By Claudia Frittelli, Program Officer, Higher Education & Libraries in Africa
Carnegie Corporation of New York
Earlier this month I attended the International Women's Forum (IWF) Leadership Foundation training sessions at Harvard Business School. As I listened to the presentations, I couldn't help reflecting on the latest wave of controversy about women and work, sparked to a large degree by Facebook COO Sheryl Sandberg. Her book Lean In: Women, Work, and the Will to Lead is new, but the debate about how women can become better leaders has been going on for decades -- not just in the U.S. but all over the world.
Leadership training is especially important for women in the developing world who have few mentors, navigate entrenched male networks, risk cultural exclusion and confront a limited pipeline even if education is becoming more equitable from a policy standpoint. Clearly, if women's talents aren't developed and put to use, half the world's capacity is wasted. Founded in 1982, and with membership on 5 continents and 26 nations, IWF advances leadership across careers, cultures and continents by connecting the world's most preeminent women to promote better leadership for a changing world. Its Leadership Foundation (LF) has been training international women leaders for thirteen years.
I had the pleasure of meeting this year's African university fellows sponsored by Carnegie Corporation, Florence Tushabe from Makerere University and Nana Aba Amfo from University of Ghana. While many LF participants will rise to senior level at corporations, these African fellows are challenged with reversing the education deficit of their nations and the transformation of their universities. One former fellow, Christine Dranzoa, was recruited by the President of Uganda to direct the founding of Muni University in her native rural Northern Uganda, and went on to become its first Vice Chancellor (the equivalent of a college president).
The Corporation has supported emerging women leaders to participate as fellows in this program since 2002 to improve the dearth of senior-level women at African universities. As African universities recognize the challenge they have to educate leaders in many fields, and the responsibility they bear for preparing the next generation of citizens, the critical importance of the role of women at the senior management level of the higher education system becomes more apparent. Although national policy statements promote gender equity and have yielded results in some sectors, particularly the political field, similar levels of achievement have not been reached in academia.
The LF draws on research expertise of the world's leading women, and provides data and insights on managing the workforce of the future across organizations. Teresa Amabile, a professor at Harvard Business School and author of the book The Progress Principle, presented on the positive inner work life that makes high performance -- especially the generation of creative ideas -- possible. Catalyzers she found were providing clear, meaningful goals, autonomy, sufficient resources, help with the work, learning from problems and successes and open idea flow. This session was particularly pertinent to the shortcomings of overly hierarchical organizations and traditional leadership styles that are inhibitors to high performance, accomplishment and advancing women's leadership.

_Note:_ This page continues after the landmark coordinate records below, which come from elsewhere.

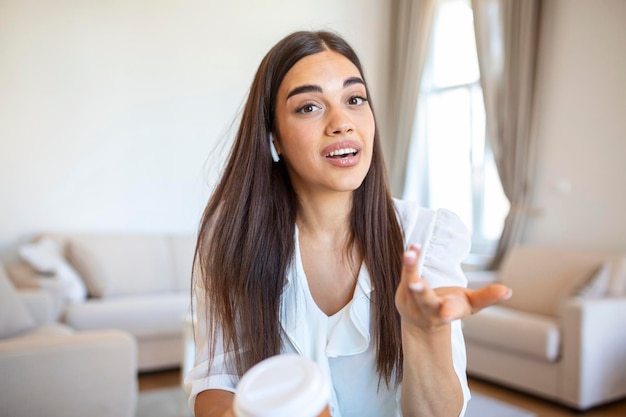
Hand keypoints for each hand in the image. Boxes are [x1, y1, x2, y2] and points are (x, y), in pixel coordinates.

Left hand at [395, 246, 510, 331]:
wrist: (421, 322)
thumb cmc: (450, 307)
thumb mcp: (470, 305)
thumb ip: (487, 297)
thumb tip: (508, 291)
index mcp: (449, 312)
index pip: (451, 312)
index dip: (450, 312)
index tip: (447, 313)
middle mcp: (429, 309)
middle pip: (425, 301)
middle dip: (421, 291)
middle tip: (415, 282)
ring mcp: (413, 302)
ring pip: (410, 285)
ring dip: (410, 268)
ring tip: (410, 253)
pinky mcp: (403, 291)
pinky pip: (405, 274)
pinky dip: (409, 261)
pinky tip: (412, 248)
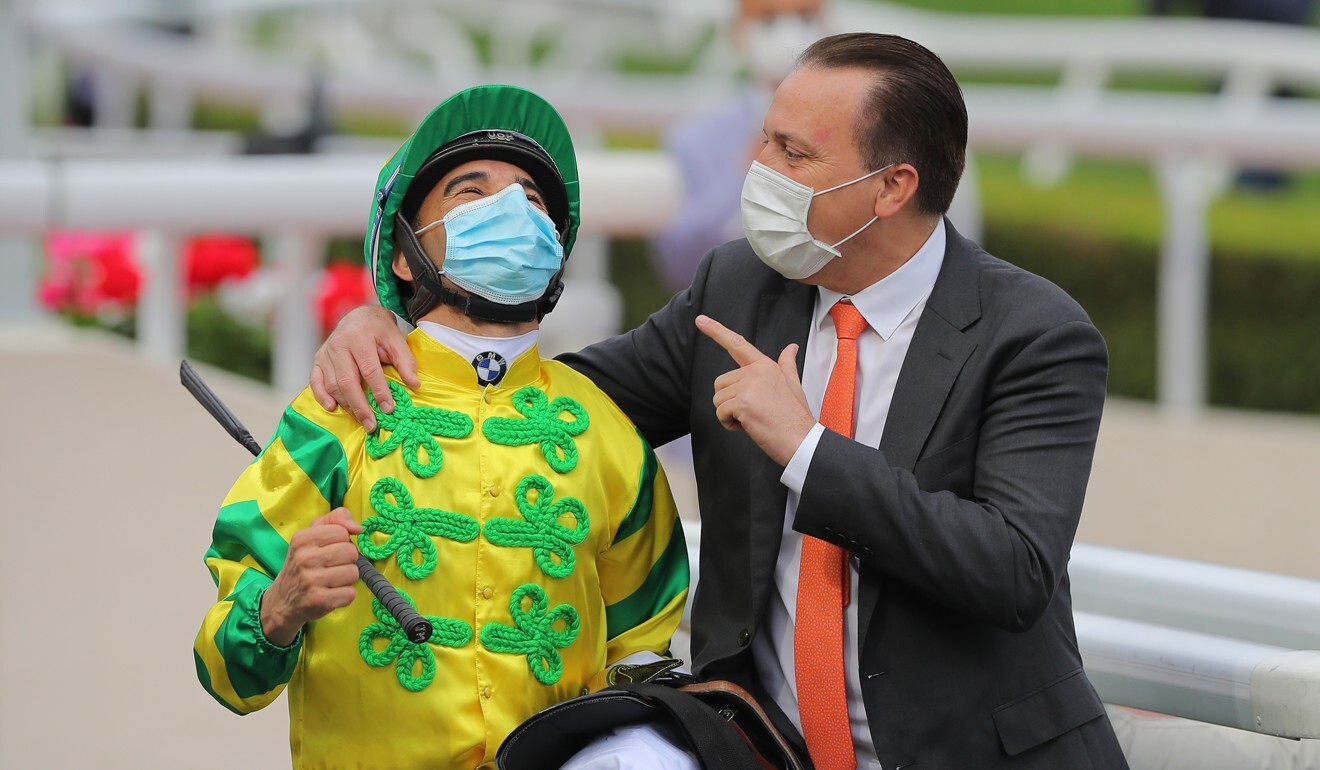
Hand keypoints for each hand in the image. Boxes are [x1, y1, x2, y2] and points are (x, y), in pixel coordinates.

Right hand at [260, 508, 364, 646]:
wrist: (282, 601)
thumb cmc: (304, 563)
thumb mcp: (313, 534)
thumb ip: (336, 519)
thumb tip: (358, 528)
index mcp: (302, 538)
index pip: (342, 532)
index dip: (341, 541)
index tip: (328, 550)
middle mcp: (304, 558)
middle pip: (351, 552)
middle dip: (346, 561)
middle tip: (331, 568)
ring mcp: (311, 580)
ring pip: (353, 573)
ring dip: (346, 579)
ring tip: (330, 581)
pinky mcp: (319, 601)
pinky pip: (350, 594)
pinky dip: (345, 596)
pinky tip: (330, 594)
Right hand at [310, 305, 417, 431]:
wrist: (359, 316)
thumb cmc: (379, 331)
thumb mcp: (396, 341)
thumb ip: (405, 362)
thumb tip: (415, 385)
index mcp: (360, 338)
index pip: (369, 370)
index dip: (379, 391)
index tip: (388, 409)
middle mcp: (339, 345)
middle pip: (348, 381)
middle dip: (360, 406)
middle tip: (372, 424)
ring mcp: (326, 353)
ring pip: (332, 384)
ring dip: (346, 405)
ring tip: (361, 420)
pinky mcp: (318, 360)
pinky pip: (315, 381)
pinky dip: (322, 396)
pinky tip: (332, 407)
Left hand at [696, 314, 814, 465]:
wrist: (802, 439)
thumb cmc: (796, 417)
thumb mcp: (794, 384)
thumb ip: (787, 364)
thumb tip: (791, 348)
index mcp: (765, 366)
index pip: (737, 344)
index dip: (716, 331)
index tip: (700, 320)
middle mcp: (756, 372)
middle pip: (721, 384)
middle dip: (730, 402)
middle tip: (753, 413)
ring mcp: (749, 386)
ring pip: (718, 400)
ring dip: (730, 415)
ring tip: (753, 420)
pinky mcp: (743, 403)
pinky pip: (721, 413)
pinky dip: (730, 424)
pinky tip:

Many of the women who attended this training are aiming at high-level business careers. Yet, reading Steve Jobs' biography on the plane home reminded me just how big a mountain they are trying to climb. At the other end of the spectrum, we have women fighting not only for equal opportunity, but for physical security. According to Barbara Gourley, the first woman vice chancellor in South Africa, institutions of higher learning need to do more to keep women safe. She says universities claim to be the nurseries for tomorrow's leaders -- and history bears witness to the fact that this is so -- but if, "universities are educating leaders for a better, fairer and safer society wherever that may be, then they had better also pay specific attention to interrogating and challenging the attitudes and beliefs that sustain horrendous acts of cruelty against women and girl children."
Gourley maintains that these institutions might produce "competent" engineers, accountants, doctors, computer specialists, scientists, teachers, nurses, managers, social scientists and the like, but they often fail to make space in curricula for surfacing the attitudes and beliefs that maintain and foster old customs and cultures.
Programs like IWF are committed to helping women prepare to take leadership roles, otherwise there will be no visible role models for future generations. The Corporation has sought to grow this vital pipeline by providing scholarships for African women -- undergraduates to postgraduates to academic staff. While this may be a drop in the bucket, nobody knows where LF fellows will end up after having been exposed to the training. Prior fellows became Tanzania's Deputy Minister for Information, Youth, Culture and Sports, and Deputy Governor of the Bank of Tanzania, to name just two.
Carnegie Corporation has supported IWF as one of many ways to create a cohort of women leaders who can bring about real change. While American women may be thinking about "leaning in," organizations like IWF aim to help women the world over to step up.